TASK PROMPT:
Pictures must be kept out of the copy. Every entry is to be duplicated exactly.

DATA FOR THE TASK:
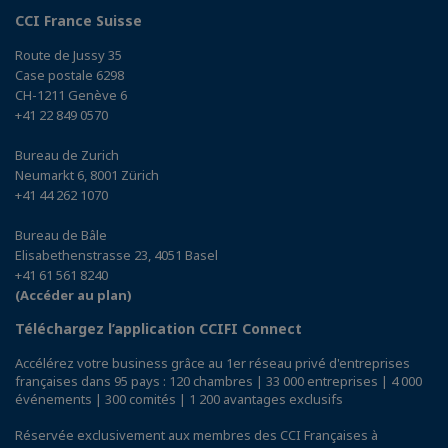
CCI France Suisse
Route de Jussy 35
Case postale 6298
CH-1211 Genève 6
+41 22 849 0570
Bureau de Zurich
Neumarkt 6, 8001 Zürich
+41 44 262 1070
Bureau de Bâle
Elisabethenstrasse 23, 4051 Basel
+41 61 561 8240
(Accéder au plan)
Téléchargez l’application CCIFI Connect
Accélérez votre business grâce au 1er réseau privé d'entreprises
françaises dans 95 pays : 120 chambres | 33 000 entreprises | 4 000
événements | 300 comités | 1 200 avantages exclusifs
Réservée exclusivement aux membres des CCI Françaises à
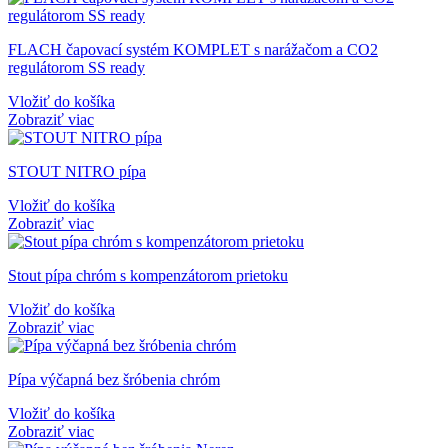
FLACH čapovací systém KOMPLET s narážačom a CO2
regulátorom SS ready
Vložiť do košíka
Zobraziť viac
STOUT NITRO pípa
Vložiť do košíka
Zobraziť viac
Stout pípa chróm s kompenzátorom prietoku
Vložiť do košíka
Zobraziť viac
Pípa výčapná bez šróbenia chróm
Vložiť do košíka
Zobraziť viac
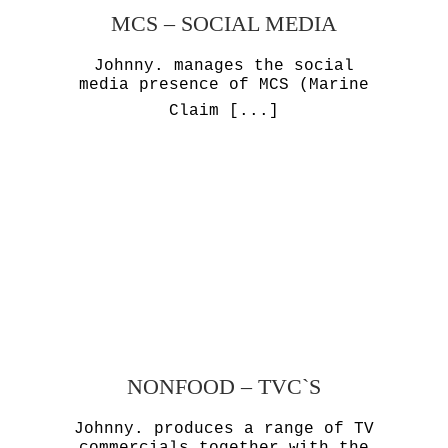
MCS – SOCIAL MEDIA
Johnny. manages the social
media presence of MCS (Marine
Claim
[...]
NONFOOD – TVC`S
Johnny. produces a range of TV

SOLUTION BELOW:
CCI France Suisse
Route de Jussy 35
Case postale 6298
CH-1211 Genève 6
+41 22 849 0570
Bureau de Zurich
Neumarkt 6, 8001 Zürich
+41 44 262 1070
Bureau de Bâle
Elisabethenstrasse 23, 4051 Basel
+41 61 561 8240
(Accéder au plan)
Téléchargez l’application CCIFI Connect
Accélérez votre business grâce au 1er réseau privé d'entreprises
françaises dans 95 pays : 120 chambres | 33 000 entreprises | 4 000
événements | 300 comités | 1 200 avantages exclusifs
Réservée exclusivement aux membres des CCI Françaises à
FLACH čapovací systém KOMPLET s narážačom a CO2
regulátorom SS ready
Vložiť do košíka
Zobraziť viac
STOUT NITRO pípa
Vložiť do košíka
Zobraziť viac
Stout pípa chróm s kompenzátorom prietoku
Vložiť do košíka
Zobraziť viac
Pípa výčapná bez šróbenia chróm
Vložiť do košíka
Zobraziť viac
MCS – SOCIAL MEDIA
Johnny. manages the social
media presence of MCS (Marine
Claim
[...]
NONFOOD – TVC`S
Johnny. produces a range of TV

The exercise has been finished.